Rendition of Japan’s QZSS. Photo: Cabinet Office, Government of Japan.

Mitsubishi Electric announced it began field-testing autonomous driving technology on highways using a Centimeter-Level Augmentation Service (CLAS) broadcast from the Quasi-Zenith Satellite System (QZSS). The company will conduct driving tests to verify the possibility of infrastructural driving, using CLAS signals and high-precision 3D maps combined with Mitsubishi Electric’s sensing technologies such as millimeter-wave radar and cameras.

CLAS is a positioning-augmentation service for high-precision positioning, distributed free of charge in Japan from the QZSS, which operates under the auspices of the Cabinet Office. CLAS is scheduled to begin operating in April 2018 and is currently in the final stages of verification. The Cabinet Office expects CLAS to be used for practical applications such as safe-driving assistance and automated driving.

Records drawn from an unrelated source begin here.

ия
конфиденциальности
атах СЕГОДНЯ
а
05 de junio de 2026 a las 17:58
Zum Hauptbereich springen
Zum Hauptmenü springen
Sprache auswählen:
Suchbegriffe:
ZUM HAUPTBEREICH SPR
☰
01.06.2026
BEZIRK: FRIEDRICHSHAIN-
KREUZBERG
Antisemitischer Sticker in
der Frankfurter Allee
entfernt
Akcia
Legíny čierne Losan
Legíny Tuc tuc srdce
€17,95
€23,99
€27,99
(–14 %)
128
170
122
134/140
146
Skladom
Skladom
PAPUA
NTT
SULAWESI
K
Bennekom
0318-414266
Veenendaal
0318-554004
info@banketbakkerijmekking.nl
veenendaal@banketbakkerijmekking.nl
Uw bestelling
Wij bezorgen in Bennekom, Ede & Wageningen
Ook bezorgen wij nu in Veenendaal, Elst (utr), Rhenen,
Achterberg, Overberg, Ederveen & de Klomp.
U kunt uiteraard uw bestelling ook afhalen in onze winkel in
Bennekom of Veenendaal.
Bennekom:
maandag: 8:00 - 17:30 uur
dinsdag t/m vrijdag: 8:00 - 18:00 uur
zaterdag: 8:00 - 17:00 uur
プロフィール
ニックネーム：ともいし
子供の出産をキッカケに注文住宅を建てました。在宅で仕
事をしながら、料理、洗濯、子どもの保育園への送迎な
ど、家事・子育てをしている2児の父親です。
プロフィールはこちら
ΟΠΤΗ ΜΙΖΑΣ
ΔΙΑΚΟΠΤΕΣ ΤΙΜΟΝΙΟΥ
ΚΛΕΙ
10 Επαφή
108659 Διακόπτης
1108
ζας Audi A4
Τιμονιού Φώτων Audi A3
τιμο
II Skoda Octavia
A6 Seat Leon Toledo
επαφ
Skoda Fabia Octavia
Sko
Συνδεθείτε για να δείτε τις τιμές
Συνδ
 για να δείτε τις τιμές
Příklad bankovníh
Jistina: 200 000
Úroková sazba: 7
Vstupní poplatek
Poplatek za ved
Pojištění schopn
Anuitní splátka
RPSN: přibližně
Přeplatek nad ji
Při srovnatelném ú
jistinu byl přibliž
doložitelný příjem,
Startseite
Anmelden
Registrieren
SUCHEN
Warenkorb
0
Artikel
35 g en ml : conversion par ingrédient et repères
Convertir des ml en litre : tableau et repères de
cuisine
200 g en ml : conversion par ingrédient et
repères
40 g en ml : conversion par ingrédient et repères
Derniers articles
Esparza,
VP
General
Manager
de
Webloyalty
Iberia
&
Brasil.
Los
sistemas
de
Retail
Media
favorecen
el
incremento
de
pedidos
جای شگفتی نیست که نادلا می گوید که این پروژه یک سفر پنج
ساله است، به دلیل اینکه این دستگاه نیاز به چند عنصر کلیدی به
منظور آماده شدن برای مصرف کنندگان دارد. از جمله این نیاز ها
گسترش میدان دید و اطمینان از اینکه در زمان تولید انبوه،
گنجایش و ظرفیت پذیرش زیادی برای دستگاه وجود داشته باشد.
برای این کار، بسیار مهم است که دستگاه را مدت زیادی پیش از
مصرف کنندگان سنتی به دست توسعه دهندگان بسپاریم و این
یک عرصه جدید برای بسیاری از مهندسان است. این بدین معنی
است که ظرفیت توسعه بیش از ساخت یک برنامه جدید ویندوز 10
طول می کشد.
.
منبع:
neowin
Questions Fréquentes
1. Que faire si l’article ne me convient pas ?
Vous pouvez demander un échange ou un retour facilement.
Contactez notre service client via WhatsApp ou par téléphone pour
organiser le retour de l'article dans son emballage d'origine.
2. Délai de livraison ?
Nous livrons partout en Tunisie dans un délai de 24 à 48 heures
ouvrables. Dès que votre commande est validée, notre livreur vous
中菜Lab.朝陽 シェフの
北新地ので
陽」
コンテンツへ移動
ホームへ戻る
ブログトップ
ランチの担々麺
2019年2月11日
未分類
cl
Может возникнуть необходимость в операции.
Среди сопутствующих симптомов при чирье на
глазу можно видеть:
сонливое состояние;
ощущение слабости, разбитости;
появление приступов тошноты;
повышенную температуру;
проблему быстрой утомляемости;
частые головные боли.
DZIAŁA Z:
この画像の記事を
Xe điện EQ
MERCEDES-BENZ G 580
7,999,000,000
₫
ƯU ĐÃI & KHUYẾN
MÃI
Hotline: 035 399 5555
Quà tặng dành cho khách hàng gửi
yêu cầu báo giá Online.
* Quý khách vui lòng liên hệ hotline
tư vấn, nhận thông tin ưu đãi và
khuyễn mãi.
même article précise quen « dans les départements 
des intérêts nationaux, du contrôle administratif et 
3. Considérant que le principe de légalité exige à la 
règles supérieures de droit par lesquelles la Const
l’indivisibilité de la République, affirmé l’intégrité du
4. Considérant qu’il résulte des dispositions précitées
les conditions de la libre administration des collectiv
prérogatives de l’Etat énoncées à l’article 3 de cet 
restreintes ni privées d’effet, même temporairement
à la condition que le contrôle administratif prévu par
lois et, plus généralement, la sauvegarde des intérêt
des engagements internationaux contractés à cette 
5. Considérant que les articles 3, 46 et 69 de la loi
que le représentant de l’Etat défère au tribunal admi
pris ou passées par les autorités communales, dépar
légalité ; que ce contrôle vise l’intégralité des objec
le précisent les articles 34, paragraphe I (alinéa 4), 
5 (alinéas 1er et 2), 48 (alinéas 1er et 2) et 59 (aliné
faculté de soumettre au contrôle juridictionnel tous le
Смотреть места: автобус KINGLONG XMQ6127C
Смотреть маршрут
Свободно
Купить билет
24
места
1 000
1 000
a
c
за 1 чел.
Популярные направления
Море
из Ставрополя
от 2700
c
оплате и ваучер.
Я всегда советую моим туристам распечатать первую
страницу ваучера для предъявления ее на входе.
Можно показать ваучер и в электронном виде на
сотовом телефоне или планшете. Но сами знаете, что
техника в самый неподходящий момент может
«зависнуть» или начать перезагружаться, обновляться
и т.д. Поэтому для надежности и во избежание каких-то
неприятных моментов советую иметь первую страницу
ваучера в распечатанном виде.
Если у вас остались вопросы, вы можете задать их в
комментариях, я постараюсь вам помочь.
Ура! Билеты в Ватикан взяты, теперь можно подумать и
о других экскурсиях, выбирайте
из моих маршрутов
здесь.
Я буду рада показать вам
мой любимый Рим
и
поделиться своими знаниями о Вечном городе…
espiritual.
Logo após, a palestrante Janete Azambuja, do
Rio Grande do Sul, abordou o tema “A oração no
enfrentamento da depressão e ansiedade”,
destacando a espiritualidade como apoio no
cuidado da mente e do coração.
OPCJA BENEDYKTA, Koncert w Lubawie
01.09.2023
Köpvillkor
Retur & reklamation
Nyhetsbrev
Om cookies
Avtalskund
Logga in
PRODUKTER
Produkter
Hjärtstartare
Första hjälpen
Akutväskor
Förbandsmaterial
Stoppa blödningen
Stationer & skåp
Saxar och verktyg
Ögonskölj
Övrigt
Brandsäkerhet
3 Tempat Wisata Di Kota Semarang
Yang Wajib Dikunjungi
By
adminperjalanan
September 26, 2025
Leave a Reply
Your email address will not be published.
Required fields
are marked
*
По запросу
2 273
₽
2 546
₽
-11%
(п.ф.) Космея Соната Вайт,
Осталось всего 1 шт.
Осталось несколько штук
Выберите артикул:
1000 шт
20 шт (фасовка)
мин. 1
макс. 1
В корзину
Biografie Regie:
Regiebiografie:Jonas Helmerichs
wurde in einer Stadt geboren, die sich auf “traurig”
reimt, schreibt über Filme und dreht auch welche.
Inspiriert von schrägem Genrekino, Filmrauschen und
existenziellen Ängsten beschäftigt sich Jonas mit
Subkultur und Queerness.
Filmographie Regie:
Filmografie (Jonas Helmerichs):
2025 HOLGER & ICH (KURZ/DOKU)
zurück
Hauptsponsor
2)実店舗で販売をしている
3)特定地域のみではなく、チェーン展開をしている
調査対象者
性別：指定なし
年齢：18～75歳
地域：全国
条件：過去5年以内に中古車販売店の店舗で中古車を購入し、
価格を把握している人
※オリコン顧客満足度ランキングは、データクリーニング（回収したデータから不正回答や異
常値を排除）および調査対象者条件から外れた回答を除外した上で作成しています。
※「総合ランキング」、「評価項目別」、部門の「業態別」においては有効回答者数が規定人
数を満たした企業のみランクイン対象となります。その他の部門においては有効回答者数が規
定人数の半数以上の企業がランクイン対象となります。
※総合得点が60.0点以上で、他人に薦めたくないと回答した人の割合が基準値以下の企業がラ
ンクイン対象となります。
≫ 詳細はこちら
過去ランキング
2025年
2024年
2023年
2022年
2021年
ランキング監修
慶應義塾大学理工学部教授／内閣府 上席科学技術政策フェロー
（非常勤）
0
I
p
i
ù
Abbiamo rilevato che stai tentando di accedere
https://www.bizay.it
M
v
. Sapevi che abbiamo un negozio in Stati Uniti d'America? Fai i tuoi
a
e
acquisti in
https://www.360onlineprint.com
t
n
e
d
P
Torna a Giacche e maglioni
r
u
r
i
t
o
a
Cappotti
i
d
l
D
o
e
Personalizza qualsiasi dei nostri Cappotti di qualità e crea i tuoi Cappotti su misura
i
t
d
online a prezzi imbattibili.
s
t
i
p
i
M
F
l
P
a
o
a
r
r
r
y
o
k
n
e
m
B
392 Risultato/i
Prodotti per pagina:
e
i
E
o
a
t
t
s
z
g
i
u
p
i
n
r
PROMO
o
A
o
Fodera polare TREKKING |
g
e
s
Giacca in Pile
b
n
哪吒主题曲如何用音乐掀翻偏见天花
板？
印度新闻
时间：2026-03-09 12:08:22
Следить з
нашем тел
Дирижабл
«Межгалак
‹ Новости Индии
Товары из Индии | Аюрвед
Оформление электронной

The precision of existing solutions is limited to within a few meters because of errors due to satellite orbits, satellite clocks and satellite biases as well as local environmental factors such as ionospheric and tropospheric delays. CLAS improves precision by using positioning-augmentation data from a network of Continuously Operating Reference Stations (CORS) administrated by the Geospatial Information Authority of Japan. The data is broadcast via the QZSS to high-precision positioning receivers installed in automobiles that can detect locations with centimeter-level accuracy.